**Выбранный текст**
ИнтервьюПолитика

«Позорно, прискорбно и унизительно для страны»

Экс-гендиректор «Гоголь-центра» Алексей Малобродский, один из фигурантов дела «Седьмой студии», — о Жене Беркович и Светлане Петрийчук

«Позорно, прискорбно и унизительно для страны»

Алексей Малобродский в суде по делу Александры Скочиленко. Фото: Алексей Душутин / «Новая газета»

Прошел год, как Женя Беркович и Светлана Петрийчук сидят в СИЗО, дело об «оправдании терроризма» в спектакле «Финист Ясный Сокол» передано в Западный окружной военный суд. Год назад, когда их только арестовали, было несколько версий, почему появилось это беспрецедентное дело. Кто-то предполагал, что их отправили в СИЗО за стихи Беркович, кто-то утверждал, что это «атака» на премию «Золотая маска», которую, в частности, получил спектакль «Финист». Какое у вас сейчас мнение? За что?

**Пункт задания a**
Перепишите отрывок интервью от слов "ИнтервьюПолитика" до слов "мнение? За что?" включительно, заменив в нем "Западный окружной военный суд" на "Московский окружной военный суд".

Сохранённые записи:
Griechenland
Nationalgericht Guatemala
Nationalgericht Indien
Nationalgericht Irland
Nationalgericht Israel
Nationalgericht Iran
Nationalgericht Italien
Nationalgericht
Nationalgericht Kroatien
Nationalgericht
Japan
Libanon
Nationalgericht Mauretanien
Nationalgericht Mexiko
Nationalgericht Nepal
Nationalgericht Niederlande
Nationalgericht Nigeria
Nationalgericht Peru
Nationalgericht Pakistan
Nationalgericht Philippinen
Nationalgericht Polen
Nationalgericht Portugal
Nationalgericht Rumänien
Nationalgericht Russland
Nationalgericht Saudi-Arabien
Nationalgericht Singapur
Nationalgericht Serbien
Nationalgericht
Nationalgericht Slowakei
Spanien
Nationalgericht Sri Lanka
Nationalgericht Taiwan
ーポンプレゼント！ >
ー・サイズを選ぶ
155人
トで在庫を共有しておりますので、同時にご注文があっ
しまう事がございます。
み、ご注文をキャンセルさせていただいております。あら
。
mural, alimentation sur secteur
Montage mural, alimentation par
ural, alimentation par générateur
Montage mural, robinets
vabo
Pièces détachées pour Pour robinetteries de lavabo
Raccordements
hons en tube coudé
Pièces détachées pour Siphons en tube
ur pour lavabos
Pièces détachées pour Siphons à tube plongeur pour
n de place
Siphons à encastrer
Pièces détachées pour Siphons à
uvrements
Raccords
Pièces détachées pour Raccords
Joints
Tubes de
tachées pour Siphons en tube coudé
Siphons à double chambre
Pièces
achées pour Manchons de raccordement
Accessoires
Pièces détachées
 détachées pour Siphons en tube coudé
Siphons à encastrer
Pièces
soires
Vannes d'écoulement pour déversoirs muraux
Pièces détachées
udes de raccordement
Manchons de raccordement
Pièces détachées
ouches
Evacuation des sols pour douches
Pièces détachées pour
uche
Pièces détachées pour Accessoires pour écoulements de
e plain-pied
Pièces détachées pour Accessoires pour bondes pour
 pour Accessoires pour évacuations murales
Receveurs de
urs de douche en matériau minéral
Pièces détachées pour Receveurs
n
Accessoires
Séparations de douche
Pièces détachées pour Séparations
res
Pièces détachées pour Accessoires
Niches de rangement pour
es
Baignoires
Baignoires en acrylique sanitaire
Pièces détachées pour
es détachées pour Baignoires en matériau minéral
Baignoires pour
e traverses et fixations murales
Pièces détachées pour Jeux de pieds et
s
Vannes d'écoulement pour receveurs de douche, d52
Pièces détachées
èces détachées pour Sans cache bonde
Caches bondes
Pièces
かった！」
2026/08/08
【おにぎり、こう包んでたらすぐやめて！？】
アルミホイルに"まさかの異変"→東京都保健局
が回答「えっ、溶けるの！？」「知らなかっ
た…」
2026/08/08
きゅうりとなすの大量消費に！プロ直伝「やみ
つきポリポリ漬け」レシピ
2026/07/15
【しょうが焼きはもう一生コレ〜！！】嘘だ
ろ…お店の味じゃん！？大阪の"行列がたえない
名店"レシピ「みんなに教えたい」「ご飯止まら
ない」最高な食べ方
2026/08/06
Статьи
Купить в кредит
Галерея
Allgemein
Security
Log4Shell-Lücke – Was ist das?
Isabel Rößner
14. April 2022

**Пункт задания b**
Верните без изменений строки записей с самой первой по строку с "Nationalgericht Saudi-Arabien" включительно.

**Письменный ответ a**
ИнтервьюПолитика

«Позорно, прискорбно и унизительно для страны»

Экс-гендиректор «Гоголь-центра» Алексей Малобродский, один из фигурантов дела «Седьмой студии», — о Жене Беркович и Светлане Петрийчук

«Позорно, прискорбно и унизительно для страны»

Алексей Малобродский в суде по делу Александры Скочиленко. Фото: Алексей Душутин / «Новая газета»

Прошел год, как Женя Беркович и Светлана Петрийчук сидят в СИЗО, дело об «оправдании терроризма» в спектакле «Финист Ясный Сокол» передано в Московский окружной военный суд. Год назад, когда их только арестовали, было несколько версий, почему появилось это беспрецедентное дело. Кто-то предполагал, что их отправили в СИЗО за стихи Беркович, кто-то утверждал, что это «атака» на премию «Золотая маска», которую, в частности, получил спектакль «Финист». Какое у вас сейчас мнение? За что?

**Письменный ответ b**
Griechenland
Nationalgericht Guatemala
Nationalgericht Indien
Nationalgericht Irland
Nationalgericht Israel
Nationalgericht Iran
Nationalgericht Italien
Nationalgericht
Nationalgericht Kroatien
Nationalgericht
Japan
Libanon
Nationalgericht Mauretanien
Nationalgericht Mexiko
Nationalgericht Nepal
Nationalgericht Niederlande
Nationalgericht Nigeria
Nationalgericht Peru
Nationalgericht Pakistan
Nationalgericht Philippinen
Nationalgericht Polen
Nationalgericht Portugal
Nationalgericht Rumänien
Nationalgericht Russland
Nationalgericht Saudi-Arabien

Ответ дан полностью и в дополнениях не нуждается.